And was the holy Lamb of God,
On Englands pleasant pastures seen!
- And did those feet, William Blake

onsdag 15. januar 2025

The leonine undertakers - a detail from the legend of Saint Paul of Thebes


Today, January 15, is the feast of Paul the Hermit, who is also known as Paul of Thebes. According to tradition, he died in the year 341, and was the first Christian hermit. The earliest known account of Paul's legend was composed by the church father Jerome, and functions in essence like a prequel to the very popular biography of Anthony of Egypt written by Athanasius of Alexandria and later translated into Latin by Evagrius. Athanasius' biography of the historical hermit Anthony had a long-reaching impact on the development of Christian mythology - both chronologically and geographically speaking. It is, therefore, tempting to suggest that by penning a story about an even older hermit whom Anthony meets, Jerome sought to capitalise on this popularity and expand the emerging Latin Christian historical vision that was being solidified in the course of the fourth century. 
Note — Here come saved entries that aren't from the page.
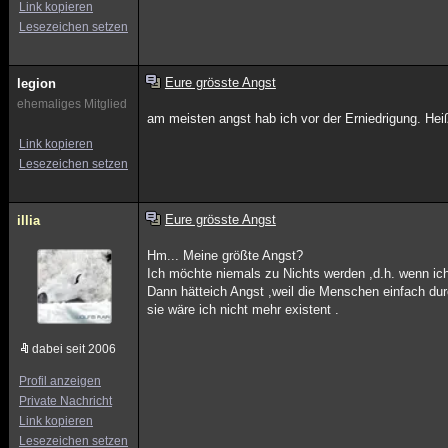
Link kopieren
Lesezeichen setzen
Eure grösste Angst
legion
ehemaliges Mitglied
am meisten angst hab ich vor der Erniedrigung. Heißt
Link kopieren
Lesezeichen setzen
Eure grösste Angst
illia
Hm... Meine größte Angst?
Ich möchte niemals zu Nichts werden ,d.h. wenn ichp
Dann hätteich Angst ,weil die Menschen einfach dur
sie wäre ich nicht mehr existent .
dabei seit 2006
Profil anzeigen
Private Nachricht
Link kopieren
Lesezeichen setzen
The narrative of Jerome's story tells about how the hermit Anthony learns about an older and even more austere colleague living in the Egyptian wastes. He sets out to meet him, and after the two hermits have shared a meal brought by ravens - a typological connection to Elijah - Paul eventually breathes his last, and is interred by Anthony in a grave dug by two lions who miraculously appear. The burial of Paul became a well-known motif in later medieval art, presumably - at least in part - because it is the most iconographically interesting episode in the narrative. One of the more curious renditions is found in a Flemish manuscript from around 1300, which is now known both as the Rotschild Canticle, and by its shelfmark Beinecke MS 404. The manuscript is a collection of various Christian texts, assembled as a kind of florilegium or anthology, and also left unfinished. The pages are filled with a rich array of medieval illuminations which showcase the magnificent world of the medieval imagination. One of these illuminations is a full-page depiction of the burial of Paul the Hermit (f.31r), and it is a curious rendition of the motif. As can be seen in the picture below, the artist has illustrated the lions' assistance in a peculiarly anthropomorphic twist, by having one of them actually carrying the body of Paul together with Anthony. The anthropomorphic lion is not uncommon in medieval art, but is perhaps most often seen in illuminations showing episodes of Reynard the Fox or other animal tales typical of the Latin medieval literary world. Consequently, this illumination stands out as rather unusual, at least to the modern mind. To the medieval beholder, on the other hand, this scene might simply be understood as a very effective rendition of the well-known topos from Latin Christian hagiography, namely that nature and all its denizens were subordinate to, and came to the aid of, the saints of God.  


In Beinecke MS 404, this scene is one of several full-page illuminations by the same artist found in the manuscript, and these are all depictions of a single scene from the life of a saint or from a particular story. Unfortunately, the page following each illumination is left blank, and the extracts from the various legends that were likely intended to be included, were never copied into the manuscript. For this reason, it can sometimes be difficult to assess to which story a particular illumination refers. In the case of the one on folio 31r, however, every detail of the scene provides a clear pointer to the legend of Saint Paul the first hermit, one of the earliest and most successful prequels of the Latin Christian traditions, at least outside the biblical apocrypha.